Stored records:
# # # # #
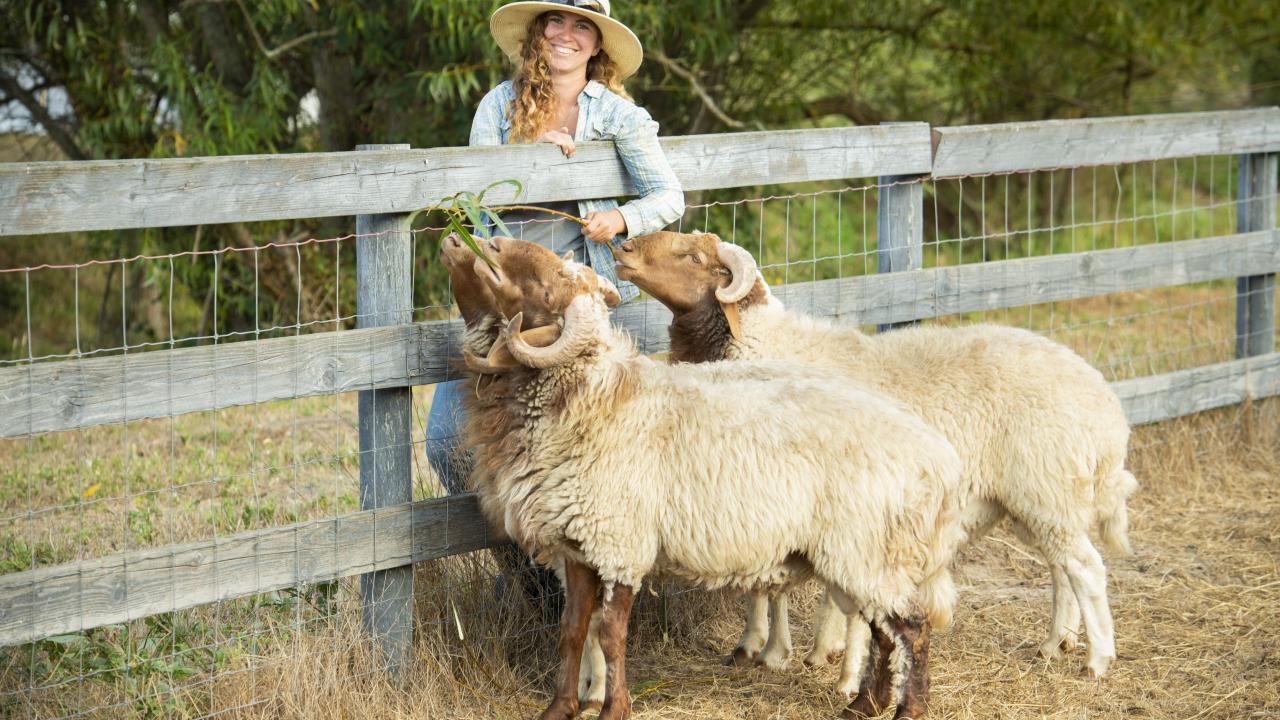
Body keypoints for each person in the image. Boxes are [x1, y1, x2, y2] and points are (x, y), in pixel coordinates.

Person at [426, 0, 684, 495]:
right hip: (500, 293)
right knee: (447, 441)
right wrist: (528, 160)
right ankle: (520, 565)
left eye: (582, 25)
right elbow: (473, 200)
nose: (566, 34)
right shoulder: (498, 105)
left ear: (597, 43)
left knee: (579, 440)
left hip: (569, 302)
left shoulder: (614, 112)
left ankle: (568, 558)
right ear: (537, 34)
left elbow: (669, 195)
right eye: (555, 21)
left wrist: (621, 218)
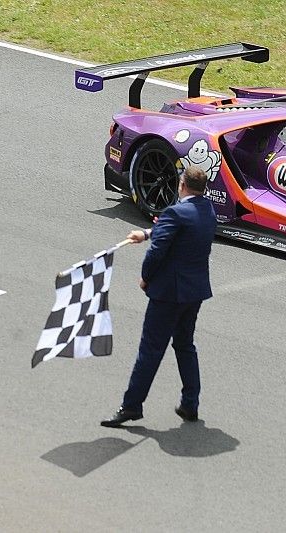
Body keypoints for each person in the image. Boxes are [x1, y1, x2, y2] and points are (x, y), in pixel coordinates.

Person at [102, 165, 217, 427]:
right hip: (194, 292)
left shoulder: (174, 213)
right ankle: (190, 403)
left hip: (168, 293)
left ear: (182, 185)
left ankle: (132, 406)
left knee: (150, 350)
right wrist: (146, 233)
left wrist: (146, 278)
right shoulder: (207, 210)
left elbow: (157, 253)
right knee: (185, 346)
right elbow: (181, 230)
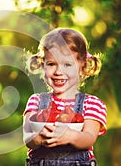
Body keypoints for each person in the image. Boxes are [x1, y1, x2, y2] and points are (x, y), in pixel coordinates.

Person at [23, 28, 107, 166]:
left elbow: (89, 138)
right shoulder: (36, 101)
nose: (58, 71)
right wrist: (38, 138)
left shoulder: (92, 104)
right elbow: (27, 138)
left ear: (82, 66)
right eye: (51, 64)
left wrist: (70, 136)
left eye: (67, 64)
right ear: (43, 65)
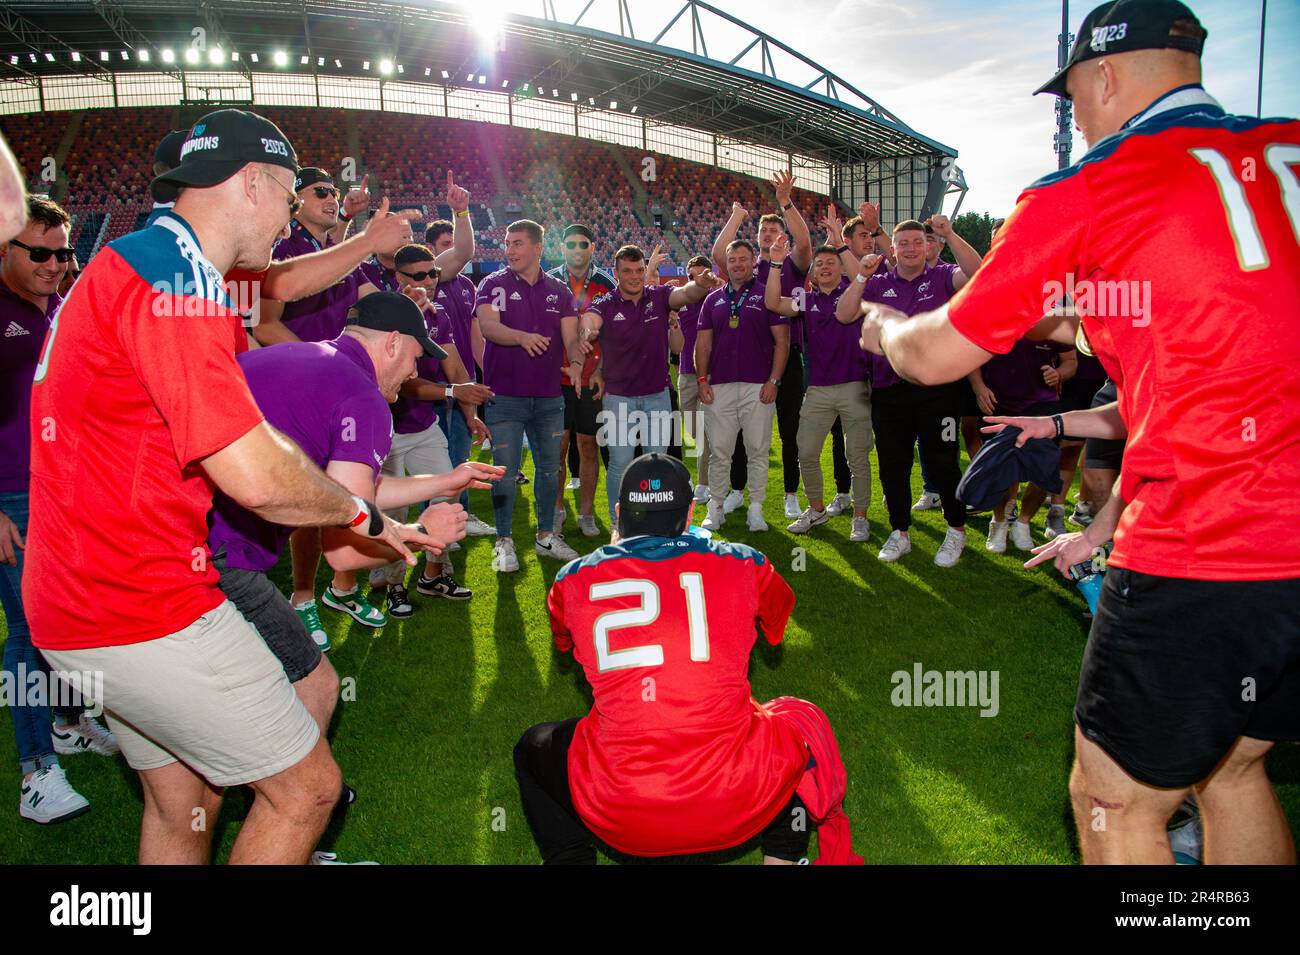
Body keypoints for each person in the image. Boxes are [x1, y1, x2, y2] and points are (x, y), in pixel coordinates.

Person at [859, 0, 1300, 863]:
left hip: (1212, 540)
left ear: (1104, 75)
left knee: (1112, 800)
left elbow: (936, 351)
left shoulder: (1098, 181)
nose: (1075, 117)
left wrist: (886, 331)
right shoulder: (1279, 148)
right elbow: (1204, 330)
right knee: (1234, 767)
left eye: (1072, 98)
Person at [23, 108, 438, 864]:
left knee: (184, 803)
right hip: (143, 600)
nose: (288, 218)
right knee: (306, 789)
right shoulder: (175, 281)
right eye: (288, 196)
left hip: (74, 598)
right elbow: (253, 476)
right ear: (253, 183)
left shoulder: (138, 262)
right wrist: (357, 512)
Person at [515, 453, 857, 865]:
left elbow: (565, 642)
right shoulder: (746, 563)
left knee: (533, 747)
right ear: (690, 512)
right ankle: (783, 858)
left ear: (619, 513)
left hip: (624, 804)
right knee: (796, 730)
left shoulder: (571, 580)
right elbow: (775, 622)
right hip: (734, 795)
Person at [207, 291, 490, 725]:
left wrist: (445, 481)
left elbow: (353, 493)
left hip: (154, 532)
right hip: (215, 556)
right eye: (416, 355)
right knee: (315, 686)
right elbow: (345, 551)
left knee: (203, 709)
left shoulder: (296, 357)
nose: (415, 371)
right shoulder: (364, 397)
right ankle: (302, 792)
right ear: (392, 342)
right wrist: (425, 533)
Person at [2, 195, 117, 824]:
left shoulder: (50, 310)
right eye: (39, 253)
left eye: (64, 252)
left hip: (61, 485)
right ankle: (36, 773)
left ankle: (71, 721)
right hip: (10, 494)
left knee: (77, 613)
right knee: (26, 631)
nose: (55, 265)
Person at [837, 215, 982, 566]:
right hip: (889, 390)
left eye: (919, 242)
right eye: (904, 243)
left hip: (938, 389)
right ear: (893, 249)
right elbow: (844, 314)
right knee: (893, 464)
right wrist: (861, 275)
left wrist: (951, 233)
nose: (912, 249)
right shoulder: (877, 282)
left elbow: (977, 272)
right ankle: (899, 531)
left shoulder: (943, 276)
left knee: (943, 462)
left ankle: (955, 530)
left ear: (929, 245)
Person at [365, 247, 494, 616]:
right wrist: (456, 393)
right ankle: (393, 585)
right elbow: (404, 383)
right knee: (391, 510)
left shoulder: (438, 315)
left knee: (448, 496)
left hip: (425, 424)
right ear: (397, 279)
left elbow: (454, 369)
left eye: (432, 273)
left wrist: (470, 415)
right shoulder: (386, 317)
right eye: (418, 275)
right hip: (386, 431)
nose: (428, 281)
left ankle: (434, 574)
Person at [580, 244, 719, 527]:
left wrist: (701, 284)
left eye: (639, 270)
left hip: (657, 395)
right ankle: (619, 524)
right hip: (618, 398)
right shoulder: (606, 303)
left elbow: (685, 294)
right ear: (616, 273)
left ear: (645, 271)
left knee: (656, 462)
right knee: (620, 464)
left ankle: (655, 520)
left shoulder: (660, 295)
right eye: (627, 271)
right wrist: (586, 330)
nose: (634, 276)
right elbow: (589, 320)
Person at [475, 219, 583, 572]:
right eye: (507, 243)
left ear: (538, 247)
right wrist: (521, 337)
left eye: (518, 243)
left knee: (550, 471)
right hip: (505, 396)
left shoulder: (559, 291)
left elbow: (571, 338)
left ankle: (547, 535)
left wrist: (578, 362)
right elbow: (488, 327)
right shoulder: (493, 284)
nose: (510, 250)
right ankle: (504, 541)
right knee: (504, 472)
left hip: (549, 397)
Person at [713, 173, 813, 520]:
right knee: (742, 431)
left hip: (790, 355)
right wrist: (737, 218)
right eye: (763, 234)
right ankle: (738, 490)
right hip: (755, 359)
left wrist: (785, 202)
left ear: (781, 237)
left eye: (774, 233)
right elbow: (718, 253)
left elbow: (803, 241)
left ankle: (789, 493)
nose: (769, 237)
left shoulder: (793, 265)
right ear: (756, 242)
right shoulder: (750, 271)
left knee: (789, 430)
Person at [763, 236, 872, 542]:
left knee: (857, 455)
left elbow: (865, 278)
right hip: (819, 389)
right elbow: (772, 302)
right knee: (806, 451)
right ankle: (816, 509)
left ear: (841, 268)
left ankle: (860, 516)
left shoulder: (856, 294)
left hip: (854, 385)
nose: (824, 267)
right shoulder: (807, 300)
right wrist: (775, 262)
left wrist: (841, 245)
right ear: (811, 273)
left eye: (830, 262)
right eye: (818, 264)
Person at [694, 238, 791, 533]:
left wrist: (774, 380)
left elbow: (782, 342)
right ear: (726, 263)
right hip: (719, 385)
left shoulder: (767, 295)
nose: (737, 264)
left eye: (743, 259)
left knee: (758, 450)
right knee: (720, 452)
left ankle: (757, 510)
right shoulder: (712, 300)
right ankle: (716, 508)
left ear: (752, 262)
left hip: (757, 385)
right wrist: (701, 379)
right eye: (732, 260)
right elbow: (703, 344)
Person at [426, 216, 496, 538]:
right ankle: (437, 521)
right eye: (445, 247)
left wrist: (487, 374)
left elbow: (476, 335)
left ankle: (462, 516)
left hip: (463, 379)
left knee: (461, 455)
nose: (452, 254)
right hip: (433, 387)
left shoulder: (468, 286)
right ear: (432, 252)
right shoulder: (427, 286)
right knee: (436, 461)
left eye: (455, 247)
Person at [976, 337, 1077, 552]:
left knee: (1042, 469)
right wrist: (978, 386)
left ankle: (1023, 522)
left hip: (1042, 407)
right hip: (998, 403)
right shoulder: (993, 313)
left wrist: (1059, 373)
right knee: (999, 468)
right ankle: (999, 522)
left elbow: (1070, 360)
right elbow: (970, 355)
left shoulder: (1053, 319)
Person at [546, 224, 615, 538]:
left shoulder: (606, 283)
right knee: (557, 449)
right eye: (570, 243)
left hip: (591, 380)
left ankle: (587, 513)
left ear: (592, 247)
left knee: (588, 447)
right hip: (555, 381)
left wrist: (603, 371)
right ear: (562, 248)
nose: (576, 249)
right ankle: (557, 509)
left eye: (582, 244)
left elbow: (616, 334)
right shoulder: (548, 281)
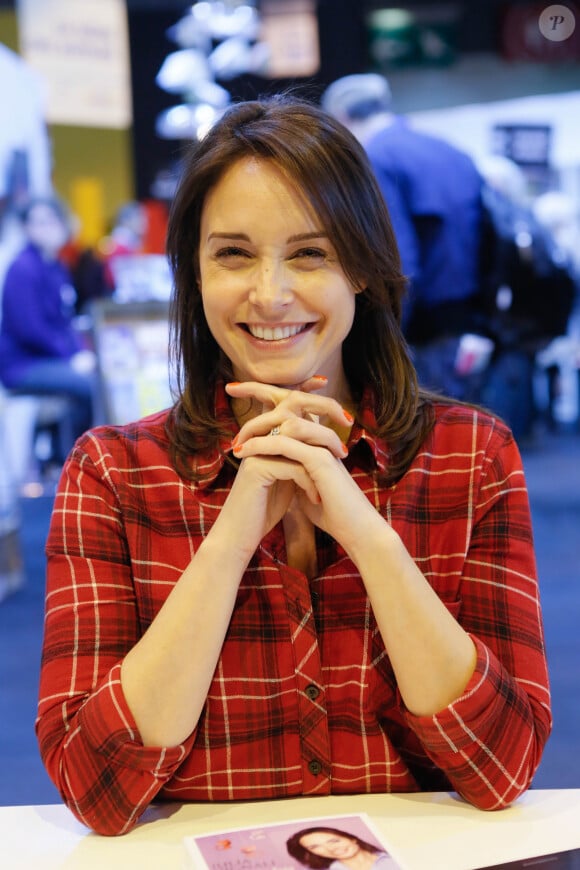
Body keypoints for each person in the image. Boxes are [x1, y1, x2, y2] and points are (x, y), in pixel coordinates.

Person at [36, 94, 551, 837]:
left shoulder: (471, 456)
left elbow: (502, 765)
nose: (270, 294)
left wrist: (365, 532)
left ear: (364, 269)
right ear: (194, 273)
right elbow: (97, 789)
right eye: (234, 254)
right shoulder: (113, 474)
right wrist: (233, 534)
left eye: (310, 253)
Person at [321, 73, 484, 400]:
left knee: (423, 436)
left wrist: (384, 341)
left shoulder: (377, 157)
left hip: (423, 330)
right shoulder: (448, 150)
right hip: (469, 323)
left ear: (342, 118)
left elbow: (398, 259)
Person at [0, 196, 96, 448]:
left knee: (98, 379)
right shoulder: (23, 268)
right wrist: (70, 357)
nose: (46, 228)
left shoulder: (56, 266)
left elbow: (65, 322)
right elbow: (29, 329)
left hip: (50, 359)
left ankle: (66, 454)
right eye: (37, 223)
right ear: (26, 228)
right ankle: (74, 460)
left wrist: (80, 352)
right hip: (23, 365)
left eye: (51, 221)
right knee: (90, 386)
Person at [287, 826, 397, 869]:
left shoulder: (394, 858)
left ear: (352, 838)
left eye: (334, 841)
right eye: (314, 847)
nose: (331, 849)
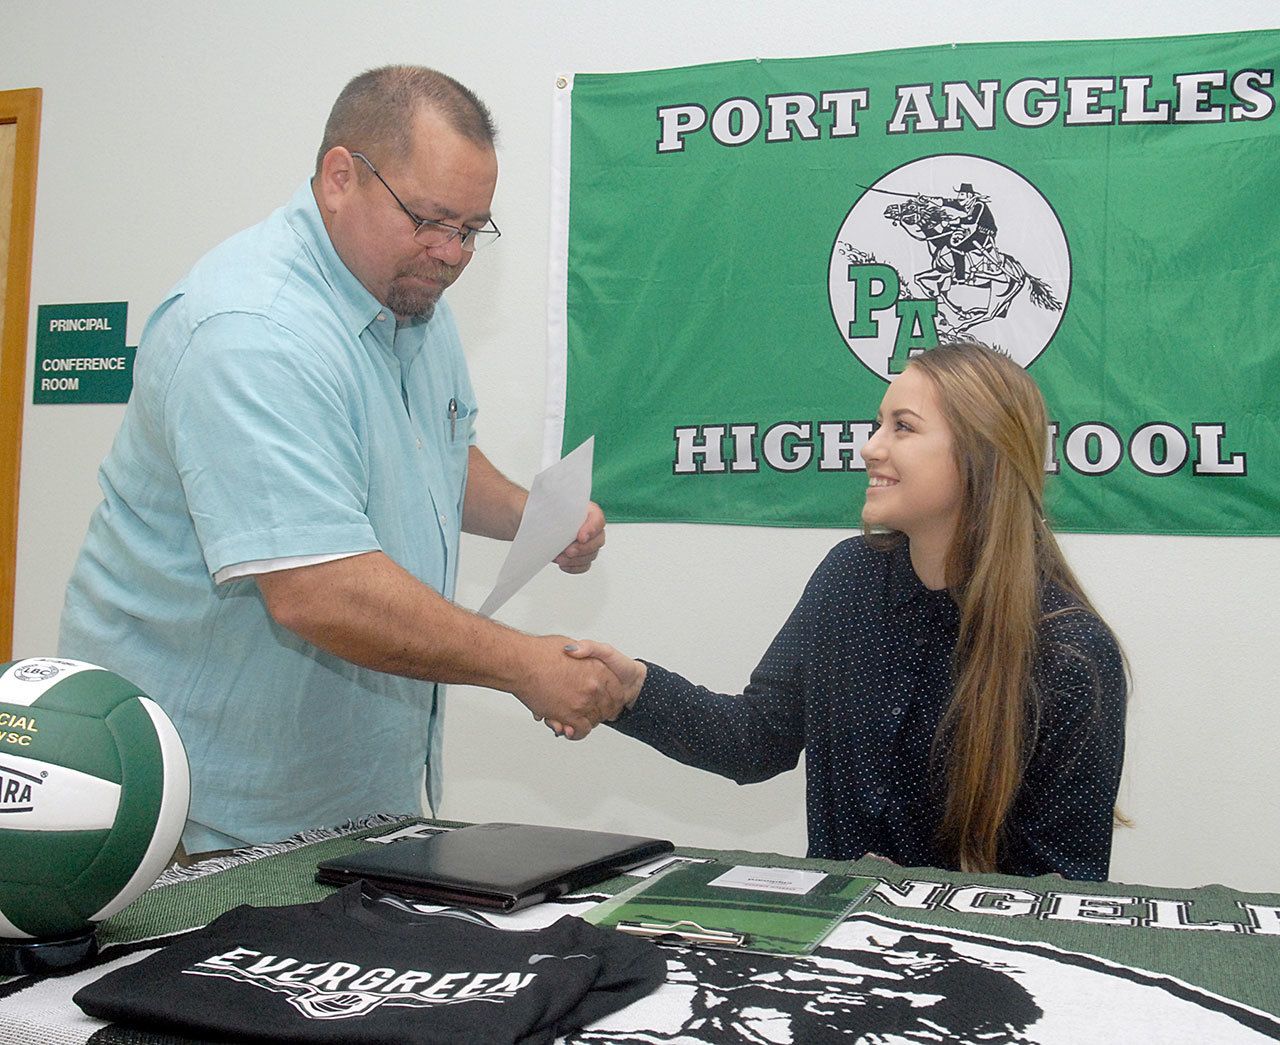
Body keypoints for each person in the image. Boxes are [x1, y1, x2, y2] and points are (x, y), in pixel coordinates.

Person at [58, 66, 627, 857]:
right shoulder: (250, 329)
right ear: (339, 177)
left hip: (347, 804)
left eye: (471, 228)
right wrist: (523, 665)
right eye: (431, 219)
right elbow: (316, 587)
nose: (451, 253)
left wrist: (533, 516)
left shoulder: (406, 294)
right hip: (203, 821)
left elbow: (433, 450)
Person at [567, 342, 1127, 880]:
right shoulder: (849, 577)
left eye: (902, 427)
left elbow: (1063, 888)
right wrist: (635, 690)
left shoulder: (1070, 653)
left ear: (980, 454)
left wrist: (913, 898)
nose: (871, 448)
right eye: (879, 424)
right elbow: (758, 739)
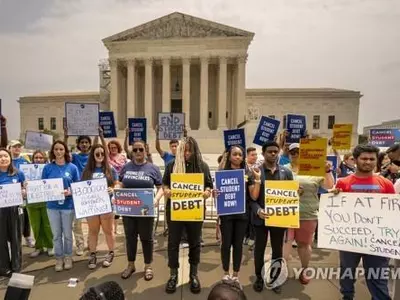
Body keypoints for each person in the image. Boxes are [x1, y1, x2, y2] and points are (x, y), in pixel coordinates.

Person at [335, 144, 395, 300]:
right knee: (347, 273)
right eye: (364, 158)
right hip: (350, 238)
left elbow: (393, 212)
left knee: (378, 277)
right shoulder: (343, 183)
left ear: (376, 161)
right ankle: (347, 297)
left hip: (378, 240)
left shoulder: (386, 184)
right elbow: (336, 211)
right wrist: (333, 197)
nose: (367, 162)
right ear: (355, 160)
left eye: (371, 159)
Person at [162, 136, 213, 294]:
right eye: (185, 150)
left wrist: (206, 192)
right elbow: (164, 184)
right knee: (173, 243)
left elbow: (209, 186)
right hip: (176, 211)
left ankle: (193, 274)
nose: (187, 153)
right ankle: (173, 275)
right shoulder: (172, 165)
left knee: (195, 243)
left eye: (190, 150)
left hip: (194, 211)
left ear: (195, 150)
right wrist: (167, 191)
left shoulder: (202, 166)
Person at [282, 142, 334, 284]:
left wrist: (327, 171)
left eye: (299, 152)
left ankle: (304, 270)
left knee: (304, 245)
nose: (296, 155)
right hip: (285, 214)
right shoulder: (282, 169)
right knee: (285, 243)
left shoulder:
# # # # #
ACTIVITY: Give again, word for word, every line from the top of the entries above to the line holding "right shoulder: (36, 101)", both included. Leave the pictures out.

RESPONSE AREA:
Body keypoints for each person in the image. Boxes are [x1, y1, x2, y2] and points are (x, y), in pixel coordinates.

Person at [426, 0, 684, 495]:
right hip: (500, 293)
right knee: (447, 441)
right wrist: (528, 160)
right ankle: (520, 565)
left eye: (582, 25)
right elbow: (473, 200)
nose: (566, 34)
right shoulder: (498, 105)
left ear: (597, 43)
left knee: (579, 440)
left hip: (569, 302)
left shoulder: (614, 112)
left ankle: (568, 558)
right ear: (537, 34)
left elbow: (669, 195)
right eye: (555, 21)
left wrist: (621, 218)
Body keypoints for each person in the image. Boxes are [x1, y1, x2, y2] and points are (x, y), in pixel coordinates.

Person at [102, 165, 217, 427]:
right hip: (194, 292)
left shoulder: (174, 213)
right ankle: (190, 403)
left hip: (168, 293)
left ear: (182, 185)
left ankle: (132, 406)
left knee: (150, 350)
right wrist: (146, 233)
left wrist: (146, 278)
right shoulder: (207, 210)
left elbow: (157, 253)
right knee: (185, 346)
right elbow: (181, 230)
Body keypoints for each person in the image. Boxes are [x1, y1, x2, y2] and points are (x, y), in pixel coordinates.

Person at [23, 28, 107, 166]:
left elbow: (89, 138)
right shoulder: (36, 101)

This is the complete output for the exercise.